The 21-year-old biology major from South Africa and Holdrege High School graduate came to UNK on a tennis scholarship, but had to finish her athletic career a year early after injuring her shoulder joint last season.
Now Strydom is taking on everything life serves her, one day at a time.
Strydom moved to Nebraska with her parents, Louis and Emilia, her brother, Louis, 19, and her sister, Reinette, 15.
"It was scary," Strydom said.
Strydom's parents moved their family off the farm in South Africa to give them a chance to live free of fear away from barred windows and locked doors. Strydom said white Dutch descendants are the object of genocide in South Africa and her family would be one of the prime targets.
"It's crazy reading about farms around my home in South Africa that have been attacked," Strydom said.
Strydom's grandparents, Elmo and Mariette Van der Merwe came to Nebraska shortly after her family made the move, but had to go back to South Africa because of difficulties with their paperwork.
"I talk to them, and it's so sad," Strydom said. "You can hear they're getting older, and I'm clear across the world. I've never been back."
The rest of Strydom's family including aunts, uncles, cousins, nephews and nieces live in South Africa; some she's only met via webcam.
"It'd be nice to go back and visit, but I want to stay here," Strydom said.
Strydom has come a long way from her days as a scared 10-year-old girl who didn't know any English.
Last summer, Strydom was accepted into the INBRE program, a two-year research program that awards students money for biomedical research.
The research is made possible through the INBRE grant, a grant awarded by the National Institutes of Health (NIH), to UNK and nine other colleges and universities across Nebraska.
Strydom currently works in the microbiology lab under Dr.
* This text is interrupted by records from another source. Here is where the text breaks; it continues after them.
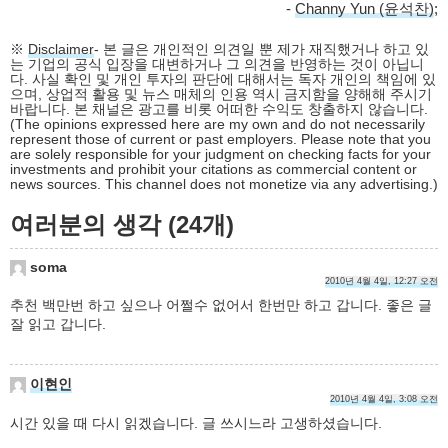
-
Channy Yun (윤석찬)
;
※
Disclaimer
- 본 글은 개인적인 의견일 뿐 제가 재직했거나 하고 있
는 기업의 공식 입장을 대변하거나 그 의견을 반영하는 것이 아닙니
다. 사실 확인 및 개인 투자의 판단에 대해서는 독자 개인의 책임에 있
으며, 상업적 활용 및 뉴스 매체의 인용 역시 금지함을 양해해 주시기
바랍니다. 본 채널은 광고를 비롯 어떠한 수익도 창출하지 않습니다.
(The opinions expressed here are my own and do not necessarily
represent those of current or past employers. Please note that you
are solely responsible for your judgment on checking facts for your
investments and prohibit your citations as commercial content or
news sources. This channel does not monetize via any advertising.)
여러분의 생각 (24개)
soma
2010년 4월 4일, 12:27 오전
추천 백만번 하고 싶으나 어쩔수 없어서 한번만 하고 갑니다. 좋은 글
잘 읽고 갑니다.
이현인
2010년 4월 4일, 3:08 오전
시간 있을 때 다시 읽겠습니다. 글 쓰시느라 고생하셨습니다.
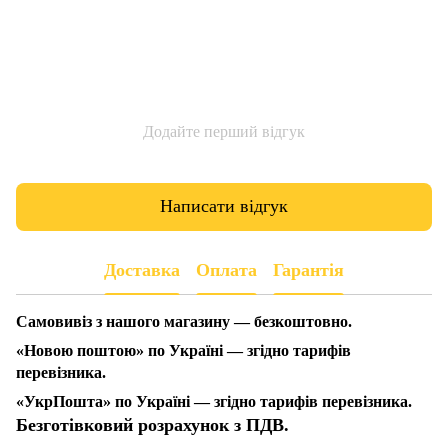
Додайте перший відгук
Написати відгук
Доставка
Оплата
Гарантія
Самовивіз з нашого магазину — безкоштовно.
«Новою поштою» по Україні — згідно тарифів
перевізника.
«УкрПошта» по Україні — згідно тарифів перевізника.
Безготівковий розрахунок з ПДВ.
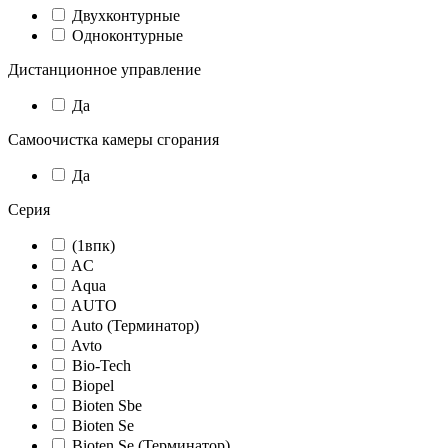
Двухконтурные
Одноконтурные
Дистанционное управление
Да
Самоочистка камеры сгорания
Да
Серия
(1впк)
AC
Aqua
AUTO
Auto (Терминатор)
Avto
Bio-Tech
Biopel
Bioten Sbe
Bioten Se
Bioten Se (Терминатор)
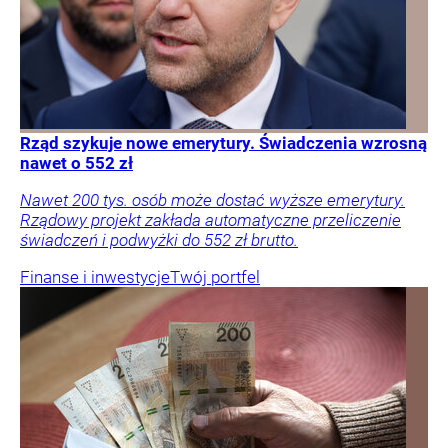
Rząd szykuje nowe emerytury. Świadczenia wzrosną
nawet o 552 zł
Nawet 200 tys. osób może dostać wyższe emerytury.
Rządowy projekt zakłada automatyczne przeliczenie
świadczeń i podwyżki do 552 zł brutto.
Finanse i inwestycje
Twój portfel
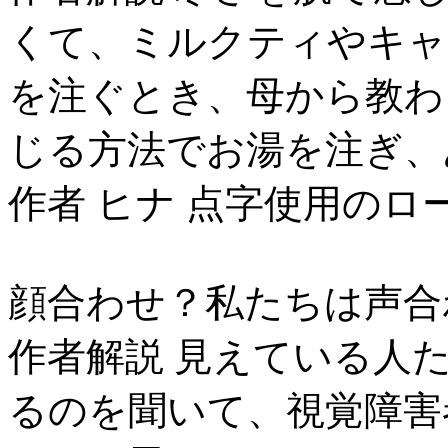
くて、ミルクティやキャ
を注ぐとき、母から教わ
じる方法でお湯を注ぎ、
作者 ヒナ 点字使用のロ
顔合わせ？私たちは声合
作者解説 見えている人
るのを聞いて、視覚障害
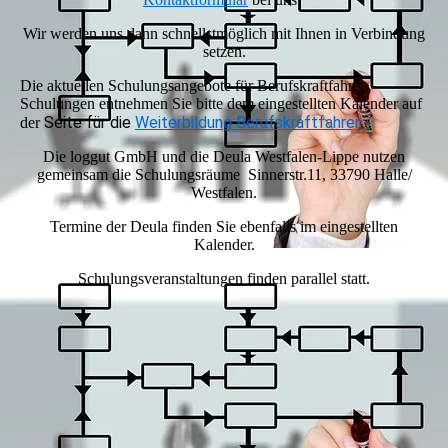
Wir werden uns dann schnellstmöglich mit Ihnen in Verbindung
setzen.
Die aktuellen Schulungsangebote für Berufskraftfahrer
Schulungen entnehmen Sie bitte dem eingestellten Kalender auf
Seite für die
Weiterbildung Berufskraftfahrer.
der
Die loggut GmbH und die Deula Westfalen-Lippe nutzen
gemeinsam die Schulungsräume Sinnerstr.11, 33790 Halle/
Westfalen.
Termine der Deula finden Sie ebenfalls im eingestellten
Kalender.
Schulungsveranstaltungen finden parallel statt.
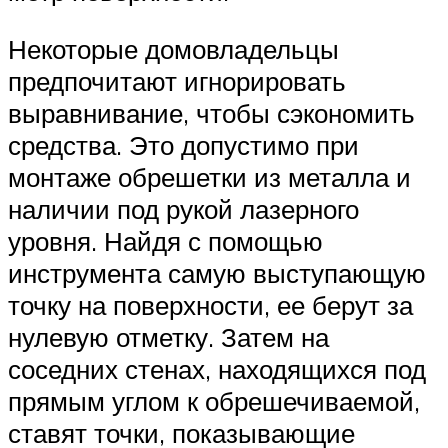
Некоторые домовладельцы
предпочитают игнорировать
выравнивание, чтобы сэкономить
средства. Это допустимо при
монтаже обрешетки из металла и
наличии под рукой лазерного
уровня. Найдя с помощью
инструмента самую выступающую
точку на поверхности, ее берут за
нулевую отметку. Затем на
соседних стенах, находящихся под
прямым углом к обрешечиваемой,
ставят точки, показывающие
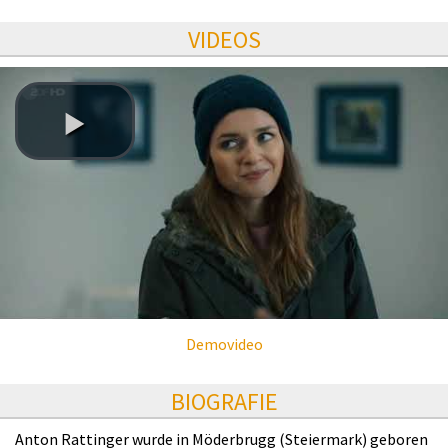
VIDEOS
Demovideo
BIOGRAFIE
Anton Rattinger wurde in Möderbrugg (Steiermark) geboren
Julie Shaffer, assistant professor of biology.
"We're working on alkaline bacteria from the Sandhills Lakes," Strydom said.
In addition to her academic accomplishments, Strydom was a student-athlete for her first three years of college.
"I've been playing tennis since I was seven years old," Strydom said.
After placing second in state in both her freshman and senior years of high school, Strydom played No. 2-No. 3 singles and No. 2 doubles at UNK on a tennis scholarship.
"On a varsity team you have six players and one alternate," Strydom said. "Your best player is No. 1."
The team went to nationals in Florida Strydom's sophomore and junior years, but lost in the first round.
"Personally I've learned how to have fun with it," Strydom said. "I was always so driven to win in high school. College taught me how to have fun and lower the stress level."
Strydom said the play is more competitive, but it's also more of a team effort.
An injury to her shoulder joint last fall brought Strydom's tennis career to a halt, but it won't stop her from cheering on her team.
"I cheered them on last spring, and I'll be cheering them on again this year," Strydom said. "I wish them all the luck."
Strydom graduates from UNK in the spring, and her ultimate goal is to go to medical school so she can come back to Kearney and be an anesthesiologist.
"I don't have my green card yet, so I can't go to med school or grad school," Strydom said.
Strydom's family has been trying to obtain a green card since they moved to Nebraska 11 years ago.
"It's been an ongoing process," Strydom said. "We were supposed to know about five years ago."
Strydom has turned to her alternative plan of applying for an accelerated nursing program at Creighton next fall.
"I might be stuck in this limbo position for the rest of my life until I get married," Strydom said. "Hopefully it works out. I'll just see where things take me after nursing school and hope for the best."